In South Korea the unemployment rate had risen to 3.9 per cent in February.
'The number of workers on payroll in February 2009 declined by 142,000 year-on-year, affected by weak domestic demand and decreased exports,' the Ministry of Strategy an Finance said in the April issue of its monthly Economic Bulletin.
Singapore's unemployment rate jumped to 3.2 per cent in March, up from 2.5 per cent in December.
From January to March this year 12,600 people lost their jobs, compared to 9,410 in the fourth quarter 2008 and 2,420 in the first quarter 2008, showing a rising trend in redundancies.
Most retrenched workers came from the manufacturing sector, which laid off 9,000 people, mainly from the electronics industry, the ministry said.
'If global demand continues to be weak, we must expect more job losses, despite all our measures,' Singapore Prime Minister Lee Hsien Loong said in his May Day message.
Vietnam's unemployment is estimated to increase by five times this year from the 2008 figure.
The government has projected a total of 400,000 job losses for 2009, but this forecast only accounts for the nation's formal economy.
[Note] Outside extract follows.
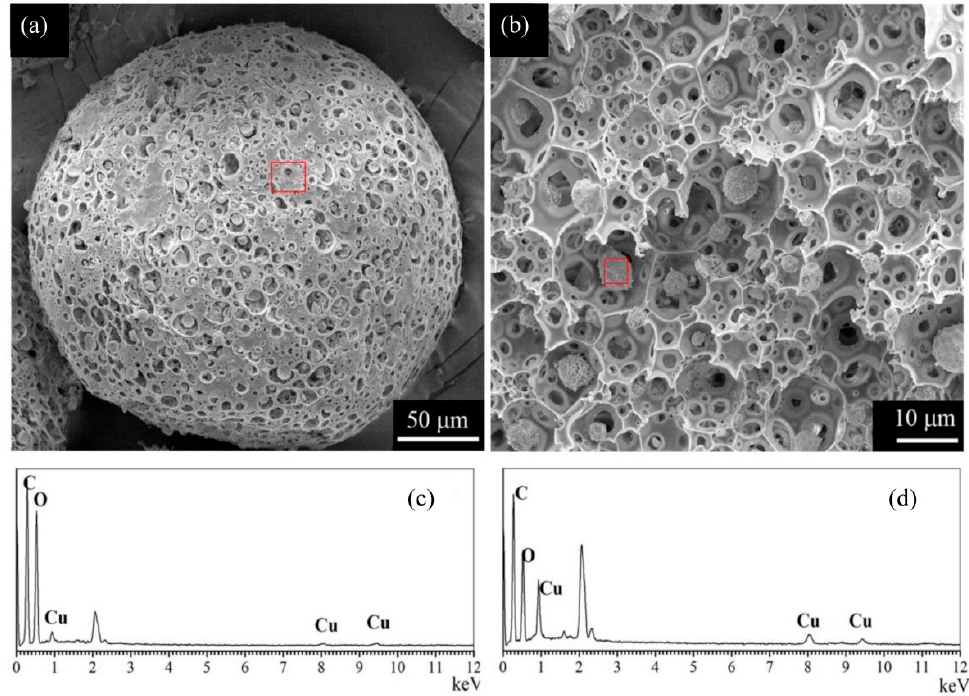
Figure 4. ( a , b ) SEM images of CMC/CA microsphere. ( c , d ) The corresponding EDS spectra of CMC/CA microsphere. ( a , c ) denotes the surface structure while ( b , d ) were the cross-section structure of the microspheres.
The informal economy, in which millions work in areas such as street vending and craft villages, remains uncounted.
Thailand, where the economy has been hit by falling exports and rising political tension, saw its economy slow 5 per cent in the first quarter of 2009.
Some 300 factories closed down in the same period, laying off 28,000 workers, and another 410 factories are on the verge of collapse, endangering the livelihoods of 177,191 workers, Labour Ministry officials warned on Thursday.
The kingdom's official unemployment was 710,000 in February, up considerably from 560,000 a year ago. Unemployment is expected to reach 1.2 million in 2009, or 4.2 per cent of the official labour force.
In the Philippines, thousands of people joined May Day rallies to denounce the failure of President Gloria Macapagal Arroyo to protect the rights of workers and unabated corruption in her government.
The Philippines' unemployment rose to 7.7 per cent in January as tens of thousands of Filipinos lost their jobs or failed to find work amid the global crisis.
The National Statistics Office said the actual number of jobless people increased to 2.85 million in January from 2.67 million a year ago.
Unemployment in Australia rose to 5.2 per cent in February from 4.8 per cent in January as the downturn began to bite.
Sydney-based consultancy Access Economics reckons that by the end of next year unemployment will have doubled to around 1 million and the unemployment rate will be 8.5 per cent.
Two years ago Australia had its lowest jobless rate since the 1970s and guest workers were being brought in to staff hospitals, fast food restaurants, mines and abattoirs. Now, the government is cutting migrant numbers to lessen the impact of the downturn.
New Zealand's unemployment rate of 4.7 per cent is tipped to continue rising as the economy remains in recession and reach about 8 per cent in 2011 before falling back.